Brian Thompson e famigliaPiù direttamente ascrivibile a una narrazione di tipo occidentale (e forse all'influenza dei Pagot) ci appare invece la cornice in cui vediamo Thompson allenare i nipoti insieme al cane tuttofare Dick, curiosamente molto simile al Nana del disneyano Le avventure di Peter Pan, sia nell'aspetto che nelle attitudini “umane” e nella capacità di rendersi utile durante le trasferte o nella consegna degli articoli. Gli autori cercano in questo modo di rompere la mono-dimensionalità del resoconto sportivo, assicurando allo stesso tempo un elemento di quotidianità e di vita vissuta al racconto della Storia: in tal modo, la vicenda si articola non solo in due tempi (il passato e il presente), ma riesce anche a mostrare l'integrazione fra lo sport come grande esperienza condivisa e gli insegnamenti reali che chiunque può trarre nel suo piccolo dalla competizione. In tal senso, i momenti più ispirati sono proprio quelli che vedono Thompson alle prese con problematiche personali che si riflettono nelle difficoltà che gli atleti provano sul campo da gioco. Il senso dell'operazione diventa così molto chiaro: mostrare come il calcio non sia soltanto un qualcosa di relegato alla Storia, e dunque lontano e inavvicinabile, ma un'espressione delle volontà umane di confrontarsi gli uni con gli altri e maturare così tutte quelle esperienze che arricchiscono e definiscono un'esistenza. Lo sport come metafora della vita, insomma, con personaggi che si appassionano e allo stesso tempo amano, si preoccupano, subiscono brutte esperienze e vivono emozioni piene.

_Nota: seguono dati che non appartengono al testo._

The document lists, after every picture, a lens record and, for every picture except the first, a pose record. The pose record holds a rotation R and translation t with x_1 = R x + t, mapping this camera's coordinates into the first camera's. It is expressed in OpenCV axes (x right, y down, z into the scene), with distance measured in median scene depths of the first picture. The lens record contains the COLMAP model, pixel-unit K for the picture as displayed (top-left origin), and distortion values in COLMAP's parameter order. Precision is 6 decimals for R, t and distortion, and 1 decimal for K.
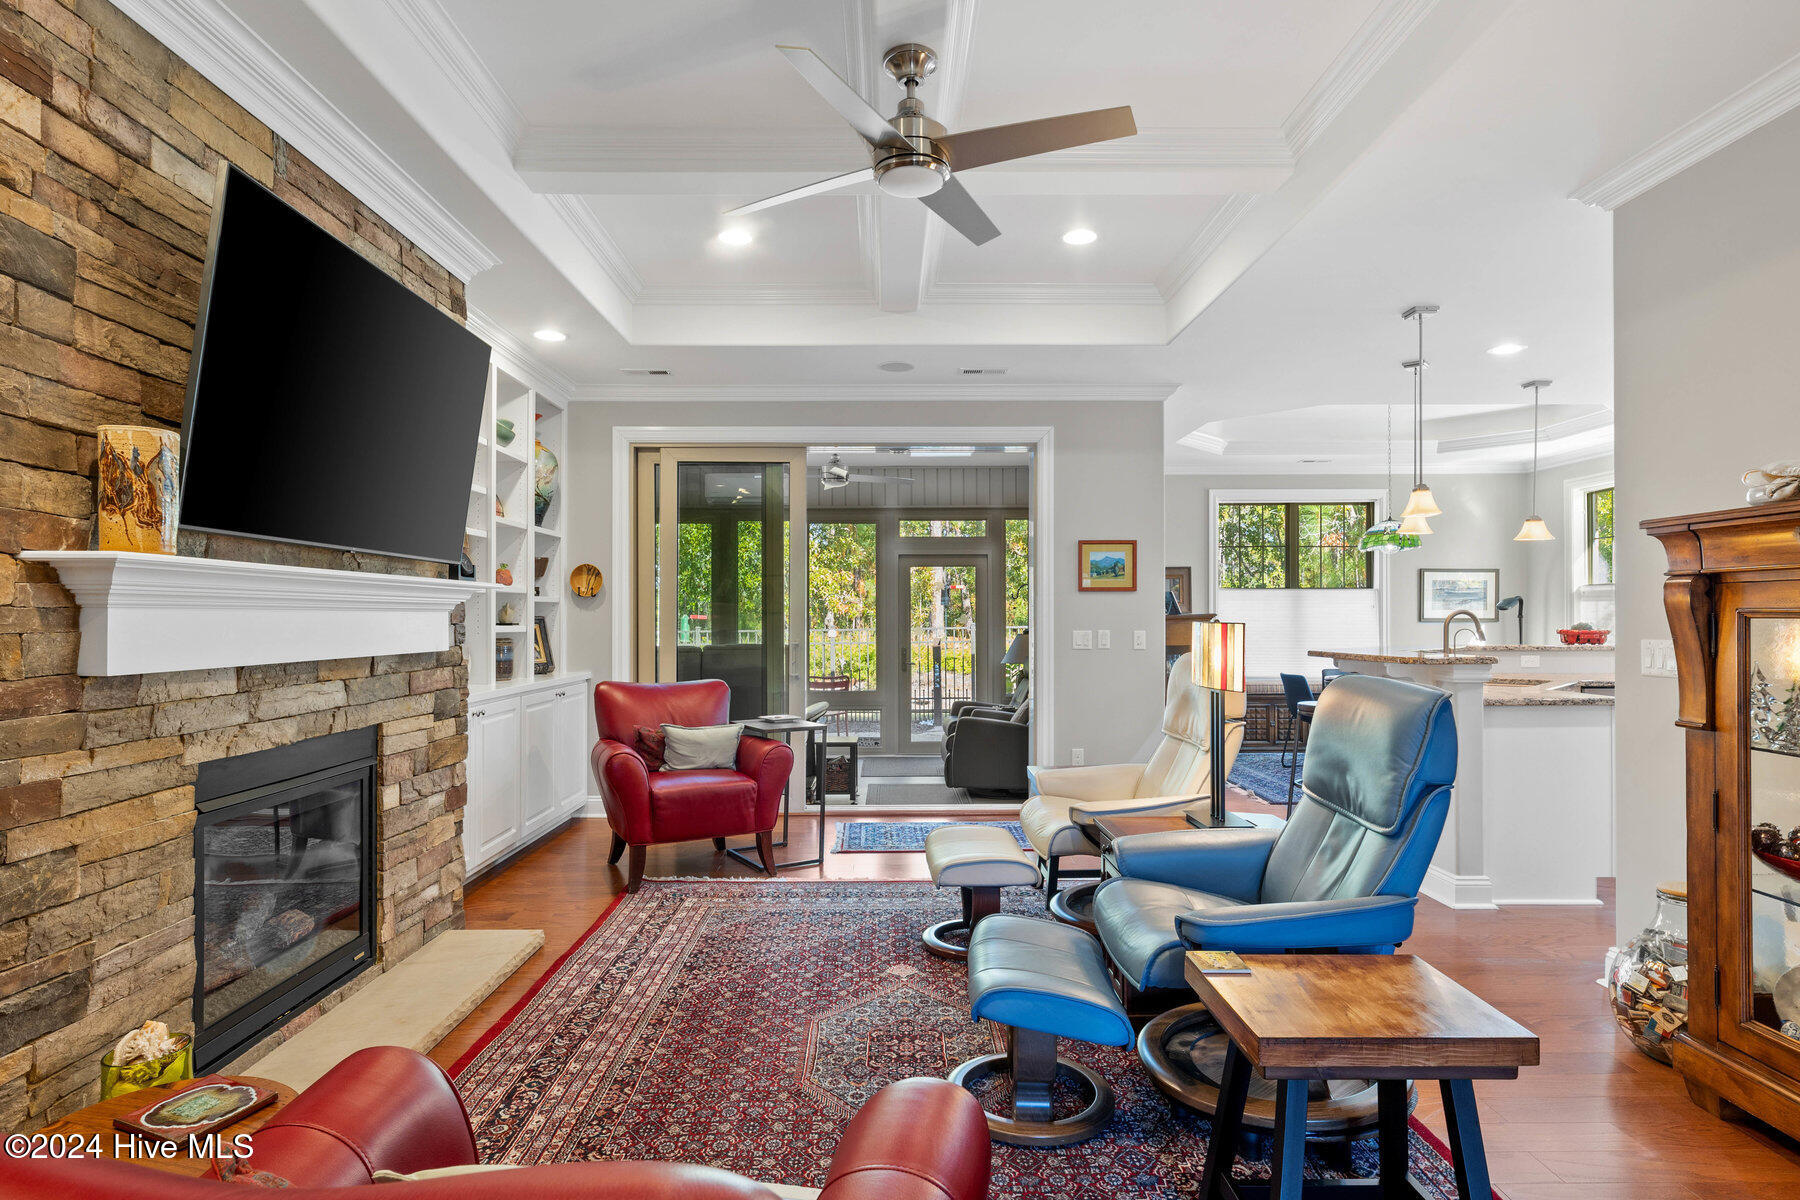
lens RADIAL K [[956.9, 0, 897.4], [0, 956.9, 616.9], [0, 0, 1]] dist [0.000072, -0.000141]
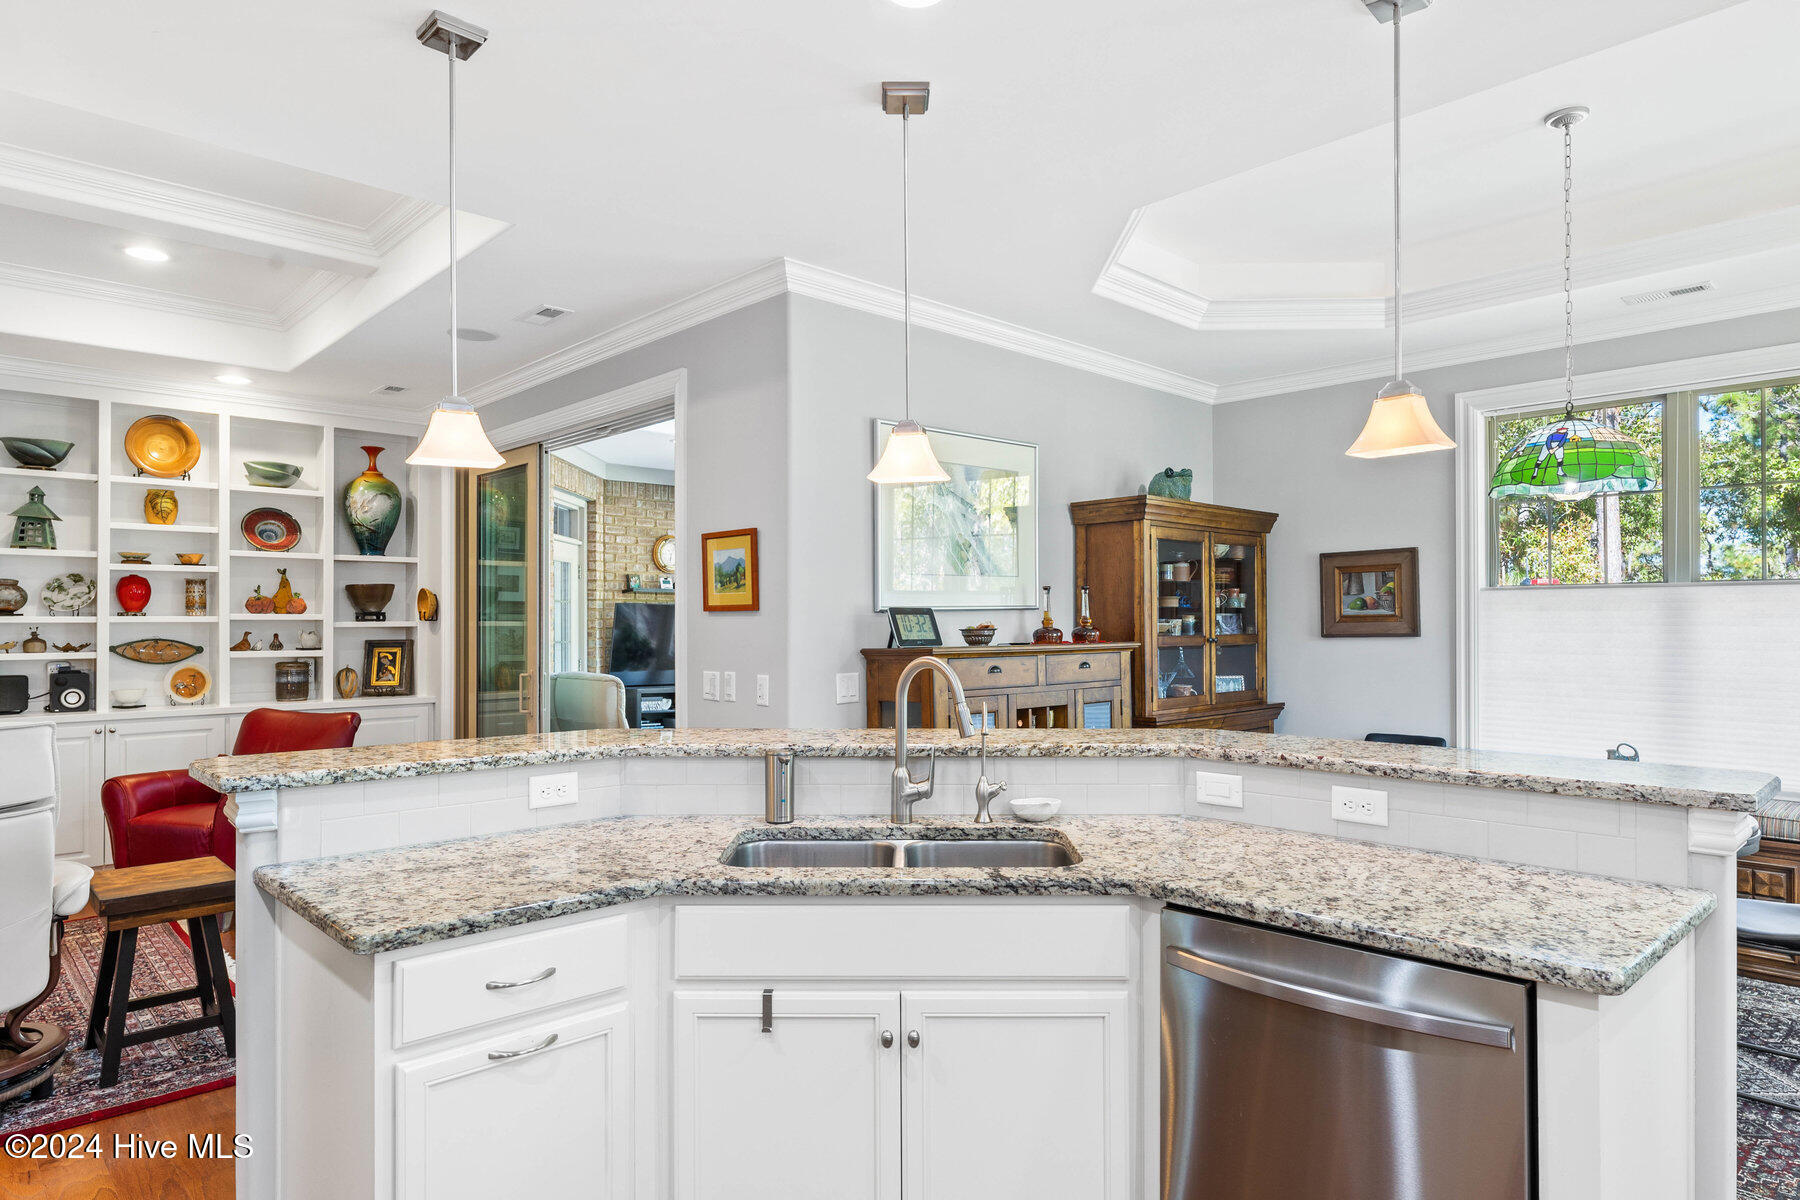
lens RADIAL K [[1065.4, 0, 882.3], [0, 1065.4, 608.5], [0, 0, 1]] dist [-0.004719, 0.000135]
pose [[0.683173, -0.009273, -0.730198, 1.219798], [0.002882, 0.999946, -0.010002, -0.032337], [0.730251, 0.004729, 0.683162, 0.898015]]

In questo senso è interessante soprattutto il tono prediletto dagli autori, spesso connotato da una velata malinconia ma mai passatista o adagiato sul rimpianto blandamente nostalgico.

 

I campioni in festaDal versante prettamente tecnico, invece, la serie si pone nettamente in antitesi rispetto ai già citati capostipiti del calcio animato: solo la sigla di testa mostra i campioni prodigarsi in azioni spettacolari, per il resto si persegue il realismo della ricostruzione, con uno sport molto “fisico” e lontano dalle acrobazie di un Holly e Benji. Sebbene non si cerchi una reale corrispondenza tra il vero aspetto dei campioni e la loro versione animata (forse per problemi di diritti), il calcio si fa comunque disciplina molto concreta, ricondotta alla materialità delle azioni e dei suoi elementi: in questo aiuta anche un design sì morbido e vivace nell'aspetto e nelle tinte, ma comunque capace di restituire la pesantezza dei corpi. Certo, il rischio di frenare le possibilità spettacolari del racconto è concreto (si pensi a come viene reso stancamente lo storico gol di Pelé alla Svezia del 1958, solo per citare un esempio), e non aiuta nemmeno un ritmo poco serrato, che rende il racconto spesso statico e frena molte potenzialità. L'intento didattico resta senz'altro quello che rende la visione più interessante, per il piacere di assaporare più o meno in diretta gli eventi che hanno fatto la storia di uno sport così amato.

 

Trasmessa per la prima volta proprio nel 1994, la serie è visibile in streaming gratuito e legale sul sito della Rai, seppur monca delle ultime puntate dedicate al Mondiale del 1990 per ragioni a noi ignote.